Sheep farmers will welcome a quick and easy test for Barber's Pole Worm this spring thanks to research from the Australian Sheep Industry Cooperative Research Centre. The test detects blood in the sheep's faeces to identify whether Barber's Pole Worms are present and what level of damage they are causing.
The breakthrough came when Dr Ian Colditz, a Senior Research Scientist with CSIRO Livestock Industries in Armidale, asked, "Why don't we just test for blood in the sheep's faeces?" Drs Colditz and Le Jambre have since devised a method to do just that.
Unlike other sheep intestinal worms, infections with Barber's Pole Worm can rise very rapidly resulting in deaths only weeks after a drench due to massive blood loss from these blood-sucking worms.
Dr Brown Besier, Principal Veterinary Parasitologist from DAWA and Parasite Management Program Leader for the Sheep CRC said, "In southern Australia this is a sporadic event happening in some years when the combination of rain and temperature is just right. It often catches farmers off-guard in early summer and late autumn, when there can be considerable sheep losses."

### [Exercise instructions]
A) Reword the Barber's Pole Worm text starting at "Sheep farmers will" and ending at "do just that.", putting "droppings" wherever "faeces" appears.
B) Answer these from the Barber's Pole Worm text:
(i) In which town does Dr Ian Colditz work?
(ii) At what times of year does the worm often catch farmers off-guard?
(iii) What causes sheep deaths only weeks after a drench?
C) Pick up the Barber's Pole Worm text where it stops and keep writing.
The material after this point comes from a different source.

### [Extracted data]

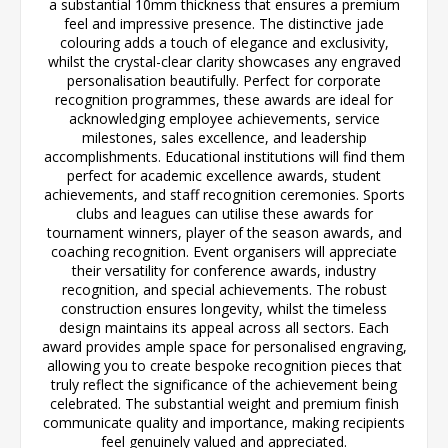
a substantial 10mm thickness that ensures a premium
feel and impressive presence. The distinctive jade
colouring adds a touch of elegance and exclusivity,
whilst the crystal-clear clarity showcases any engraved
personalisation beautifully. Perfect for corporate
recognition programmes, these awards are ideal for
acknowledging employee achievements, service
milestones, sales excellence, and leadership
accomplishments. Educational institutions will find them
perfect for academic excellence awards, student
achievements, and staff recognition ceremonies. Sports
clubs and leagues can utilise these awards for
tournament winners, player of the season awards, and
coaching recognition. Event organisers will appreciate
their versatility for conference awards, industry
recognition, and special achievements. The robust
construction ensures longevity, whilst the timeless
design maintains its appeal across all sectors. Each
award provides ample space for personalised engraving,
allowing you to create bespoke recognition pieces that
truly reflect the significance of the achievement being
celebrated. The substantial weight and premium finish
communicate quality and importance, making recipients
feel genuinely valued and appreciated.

---

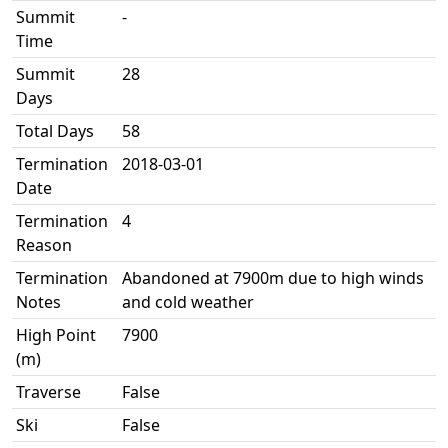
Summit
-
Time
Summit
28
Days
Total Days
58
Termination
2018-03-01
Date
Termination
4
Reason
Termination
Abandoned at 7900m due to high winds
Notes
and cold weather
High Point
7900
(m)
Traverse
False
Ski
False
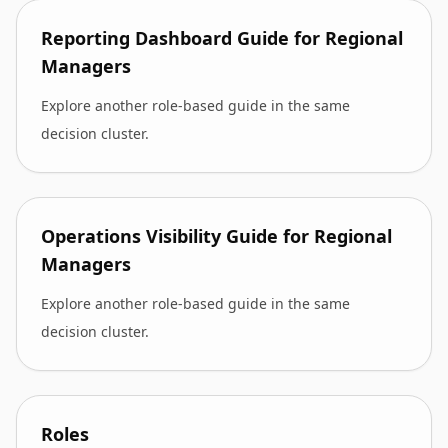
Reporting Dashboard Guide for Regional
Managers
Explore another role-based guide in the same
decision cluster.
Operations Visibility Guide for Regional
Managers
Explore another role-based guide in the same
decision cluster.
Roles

### [Replies]
A)
Sheep farmers will welcome a quick and easy test for Barber's Pole Worm this spring thanks to research from the Australian Sheep Industry Cooperative Research Centre. The test detects blood in the sheep's droppings to identify whether Barber's Pole Worms are present and what level of damage they are causing.
The breakthrough came when Dr Ian Colditz, a Senior Research Scientist with CSIRO Livestock Industries in Armidale, asked, "Why don't we just test for blood in the sheep's droppings?" Drs Colditz and Le Jambre have since devised a method to do just that.

B)
(i) Armidale.
(ii) Early summer and late autumn.
(iii) Massive blood loss from the blood-sucking worms.

C)
To do the test, farmers will collect fresh dung from the ground. After mixing and diluting for about 3 minutes, they will dip a test stick into the final mix and read its color in a further 60 seconds. On the spot they'll have an indicator of the infection in that mob and can follow recommendations on whether to drench or not.
The Sheep CRC are working with a commercial company to release the test later this year through rural merchandisers.